(Data entries)
┄┄┄┄┄┄┄┄┄┄

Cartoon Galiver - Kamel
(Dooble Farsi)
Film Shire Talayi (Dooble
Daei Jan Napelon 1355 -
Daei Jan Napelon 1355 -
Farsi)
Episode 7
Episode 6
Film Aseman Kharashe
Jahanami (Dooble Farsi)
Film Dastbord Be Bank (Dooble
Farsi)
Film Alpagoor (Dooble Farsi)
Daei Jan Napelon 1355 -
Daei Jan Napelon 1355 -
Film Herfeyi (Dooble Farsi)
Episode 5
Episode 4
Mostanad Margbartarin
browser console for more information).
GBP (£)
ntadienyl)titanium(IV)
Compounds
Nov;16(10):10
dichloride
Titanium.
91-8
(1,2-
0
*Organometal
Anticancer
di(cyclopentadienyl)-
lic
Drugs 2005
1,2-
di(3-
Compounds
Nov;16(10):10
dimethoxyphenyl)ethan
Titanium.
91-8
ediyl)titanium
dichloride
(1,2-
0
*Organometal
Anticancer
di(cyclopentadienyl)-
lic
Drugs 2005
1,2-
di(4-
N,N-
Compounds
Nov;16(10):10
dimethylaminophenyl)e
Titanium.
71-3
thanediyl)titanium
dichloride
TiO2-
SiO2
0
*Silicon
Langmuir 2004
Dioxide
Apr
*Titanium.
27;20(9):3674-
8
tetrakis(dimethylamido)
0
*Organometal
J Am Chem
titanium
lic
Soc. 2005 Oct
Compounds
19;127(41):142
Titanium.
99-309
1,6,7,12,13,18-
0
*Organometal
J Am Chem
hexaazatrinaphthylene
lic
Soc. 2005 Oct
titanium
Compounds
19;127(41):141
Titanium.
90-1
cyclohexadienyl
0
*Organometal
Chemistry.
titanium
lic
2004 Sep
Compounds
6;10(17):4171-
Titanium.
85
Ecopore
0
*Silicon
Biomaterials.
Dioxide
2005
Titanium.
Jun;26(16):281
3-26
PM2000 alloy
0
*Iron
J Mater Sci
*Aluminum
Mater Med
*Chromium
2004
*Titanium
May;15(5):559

┄┄┄┄┄┄┄┄┄┄

Provide all the records again, word for word.

• _Reply to the task_:
Cartoon Galiver - Kamel
(Dooble Farsi)
Film Shire Talayi (Dooble
Daei Jan Napelon 1355 -
Daei Jan Napelon 1355 -
Farsi)
Episode 7
Episode 6
Film Aseman Kharashe
Jahanami (Dooble Farsi)
Film Dastbord Be Bank (Dooble
Farsi)
Film Alpagoor (Dooble Farsi)
Daei Jan Napelon 1355 -
Daei Jan Napelon 1355 -
Film Herfeyi (Dooble Farsi)
Episode 5
Episode 4
Mostanad Margbartarin
browser console for more information).
GBP (£)
ntadienyl)titanium(IV)
Compounds
Nov;16(10):10
dichloride
Titanium.
91-8
(1,2-
0
*Organometal
Anticancer
di(cyclopentadienyl)-
lic
Drugs 2005
1,2-
di(3-
Compounds
Nov;16(10):10
dimethoxyphenyl)ethan
Titanium.
91-8
ediyl)titanium
dichloride
(1,2-
0
*Organometal
Anticancer
di(cyclopentadienyl)-
lic
Drugs 2005
1,2-
di(4-
N,N-
Compounds
Nov;16(10):10
dimethylaminophenyl)e
Titanium.
71-3
thanediyl)titanium
dichloride
TiO2-
SiO2
0
*Silicon
Langmuir 2004
Dioxide
Apr
*Titanium.
27;20(9):3674-
8
tetrakis(dimethylamido)
0
*Organometal
J Am Chem
titanium
lic
Soc. 2005 Oct
Compounds
19;127(41):142
Titanium.
99-309
1,6,7,12,13,18-
0
*Organometal
J Am Chem
hexaazatrinaphthylene
lic
Soc. 2005 Oct
titanium
Compounds
19;127(41):141
Titanium.
90-1
cyclohexadienyl
0
*Organometal
Chemistry.
titanium
lic
2004 Sep
Compounds
6;10(17):4171-
Titanium.
85
Ecopore
0
*Silicon
Biomaterials.
Dioxide
2005
Titanium.
Jun;26(16):281
3-26
PM2000 alloy
0
*Iron
J Mater Sci
*Aluminum
Mater Med
*Chromium
2004
*Titanium
May;15(5):559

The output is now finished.